* Instruction
Rewrite the 2017 Allan Cup text from "Former professional hockey" up to and including "Sloan (Grand Falls-Windsor).", putting "playing" in place of "competing".

* Text segment
· · · · ·

= 2017 Allan Cup =

Canadian senior ice hockey championship

The Allan Cup trophy

2017 Allan Cup logo

The 2017 Allan Cup was the Canadian championship of senior ice hockey and the 109th year the Allan Cup was awarded. The tournament was played at the J.K. Irving Centre in Bouctouche, New Brunswick from April 10 to 15, 2017 and won by the Grand Falls-Windsor Cataracts.

==Information==
Kenora, Ontario was originally named the host city for the 2017 national championship. Following the dissolution of the Kenora Thistles senior hockey club in 2016, Hockey Canada awarded hosting duties to the community of Bouctouche and the Bouctouche Dodge Rams JCs.

Former professional hockey players competing in this year's Allan Cup were: Aaron Asham (Bouctouche), Ryan Bonni (South East), Steve Christie (South East), Ryan O'Marra (Stoney Creek), Terry Yake (South East), and Tyler Sloan (Grand Falls-Windsor).

· · · · ·

* Given records

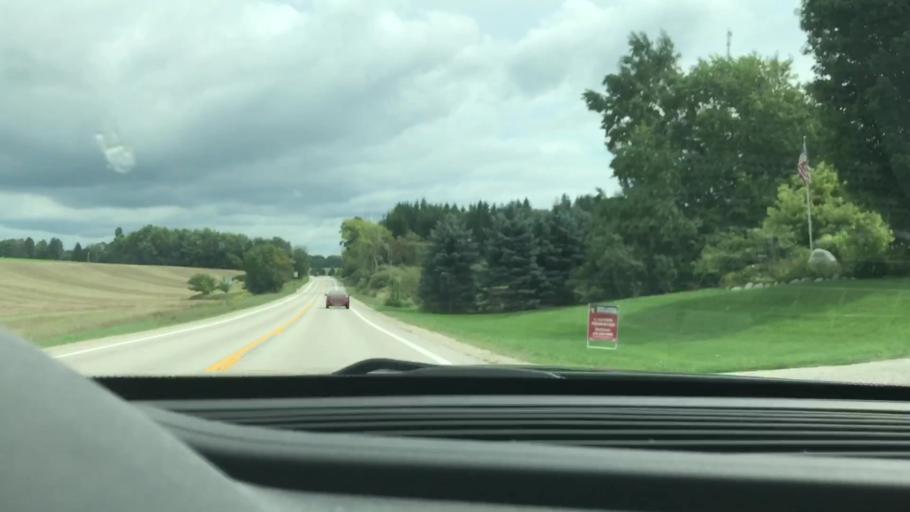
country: US
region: Michigan
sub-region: Antrim County
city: Bellaire
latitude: 45.0963
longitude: -85.2981
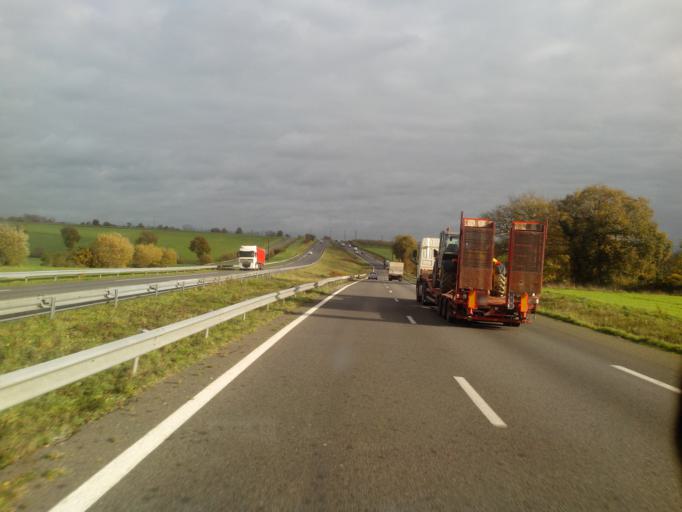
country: FR
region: Brittany
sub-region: Departement d'Ille-et-Vilaine
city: Bedee
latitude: 48.1860
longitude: -1.9829
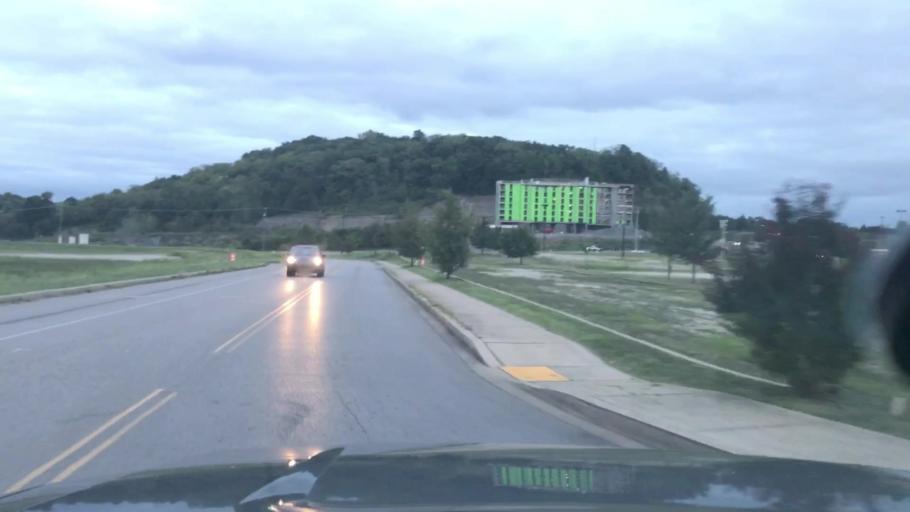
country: US
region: Tennessee
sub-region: Davidson County
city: Nashville
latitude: 36.2455
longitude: -86.7601
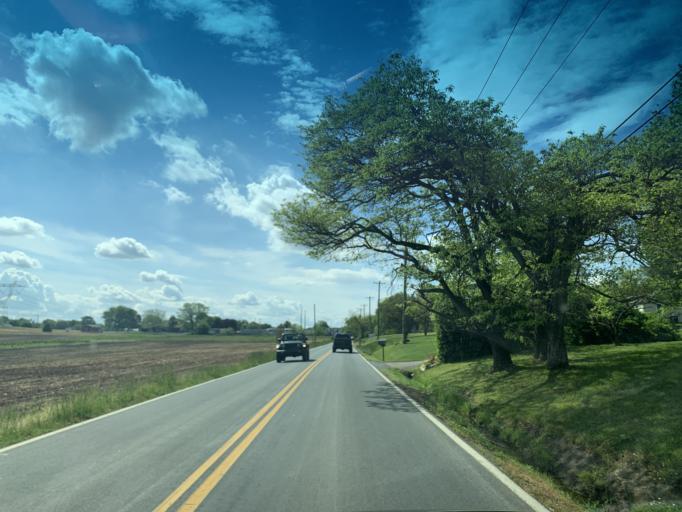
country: US
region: Maryland
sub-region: Cecil County
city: Rising Sun
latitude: 39.7139
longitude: -76.1549
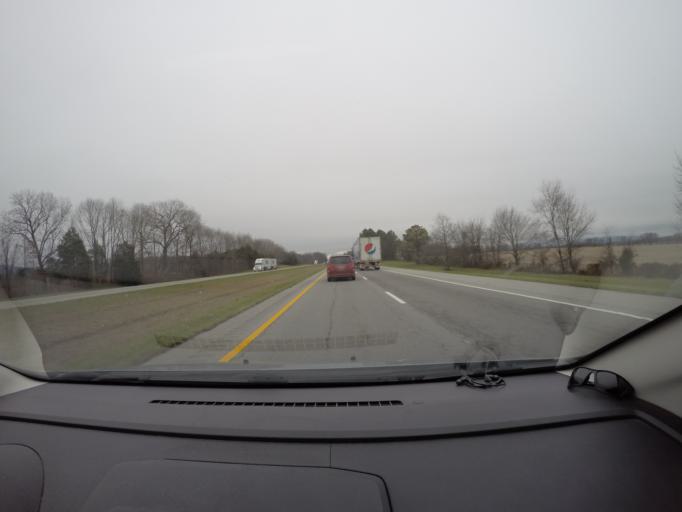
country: US
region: Tennessee
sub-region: Franklin County
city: Sewanee
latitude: 35.3438
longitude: -85.9432
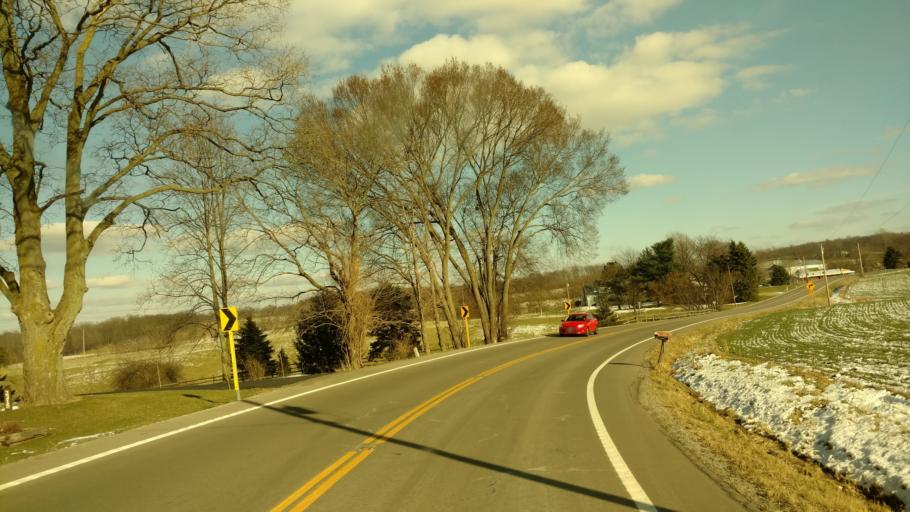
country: US
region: Ohio
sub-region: Ashland County
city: Loudonville
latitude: 40.7405
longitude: -82.2439
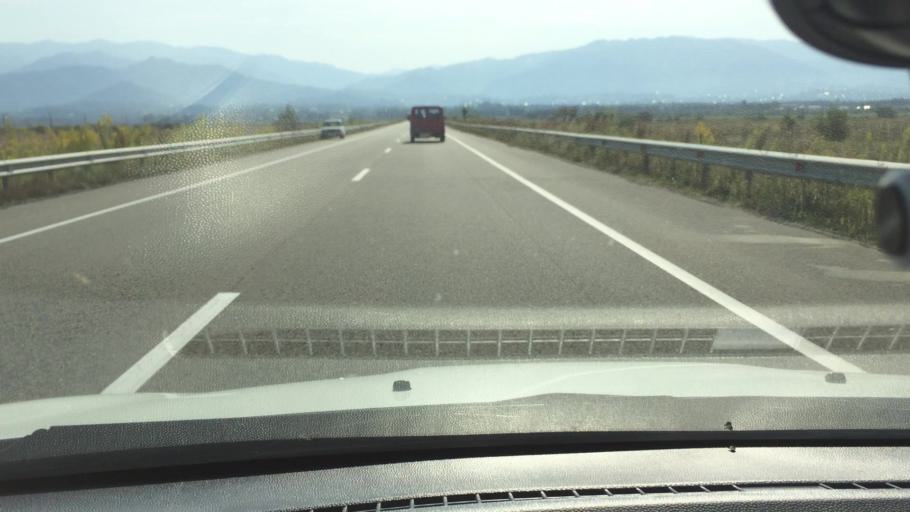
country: GE
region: Ajaria
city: Ochkhamuri
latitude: 41.8753
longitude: 41.8257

· · · · ·

* Solution
Former professional hockey players playing in this year's Allan Cup were: Aaron Asham (Bouctouche), Ryan Bonni (South East), Steve Christie (South East), Ryan O'Marra (Stoney Creek), Terry Yake (South East), and Tyler Sloan (Grand Falls-Windsor).